Figure 1: Relationships of the policyholder, insured person and beneficiary to the insurance company
The insurance company issues the policy, the policyholder takes out the policy on the life of the insured person and the beneficiary (often multiple) receive a payout in the event of death (or other insured event). Nothing new here - Insurance 101.
PPLI differs with the segregation of assets underlying the policy, the involvement of an independent asset manager and a custodian bank.
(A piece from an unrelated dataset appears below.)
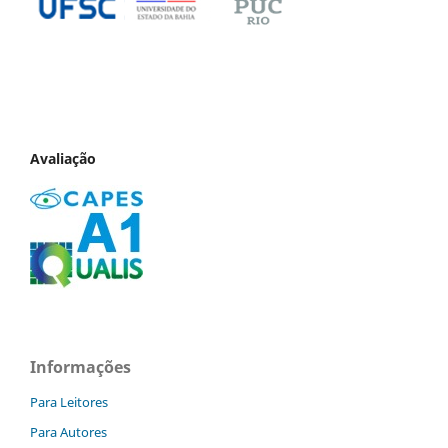
Avaliação
Informações
Para Leitores
Para Autores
Assets are transferred to a custodian bank, a depot account for the securities is set up, an asset manager is nominated who manages the assets in the account according to a predefined strategy chosen by the policyholder.
In Switzerland, a life insurance policy generally directly involves four parties:
- The Insurance Company: which issues the policy and provides coverage to the policyholder in return for payment of the insurance premium, which may be a lump sum or a series of regular payments.
- The Policyholder: who takes out the policy enters into a contract with the insurer and receives coverage for him/herself and/or other persons (beneficiaries). A legal entity such as a company or foundation, but also a trust, can be the policyholder. As the contracting partner, the policyholder owes the insurance premiums that need to be paid to the insurer in return for providing insurance coverage.
- The Custodian Bank where the assets are deposited for safekeeping and management
- The Asset Manager who manages the assets – receives a Power of Attorney from the Insurance Company.
- The Insured Person: - whose life the insurance policy covers. This can, but need not be, the same person as the policyholder, but it must be a natural person.
- The Beneficiary(s): – who receive payments from the policy on the death of insured person or occurrence of the insured event. The beneficiary(s) are those persons designated by the policyholder to receive the specified capital from the insurer at either a specified date in the future (DVA) or in the case of the insured persons death - the insured event (VUL). Also, the beneficiary can be a legal entity or a trust and must not necessarily be a natural person.
The figure below shows the basic structure.
Figure 2: Participants to a policy - How does unit linked life insurance work?
A further advantage is the separation of duties. Assets are:
- Controlled by the Policyholder
- Owned by the Insurance Company
- Located at the Custodian Bank
- Managed by the Asset Manager
There is full separation of control, ownership, management and location of the assets. This can confer certain additional benefits, eg., sucession planning. Depending on jurisdiction, the policyholder can retain anything from zero to full control of the underlying assets. In most cases, the policyholder can continue to maintain some level of direction.
The content of this article is intended to provide a general guide to the subject matter. Specialist advice should be sought about your specific circumstances.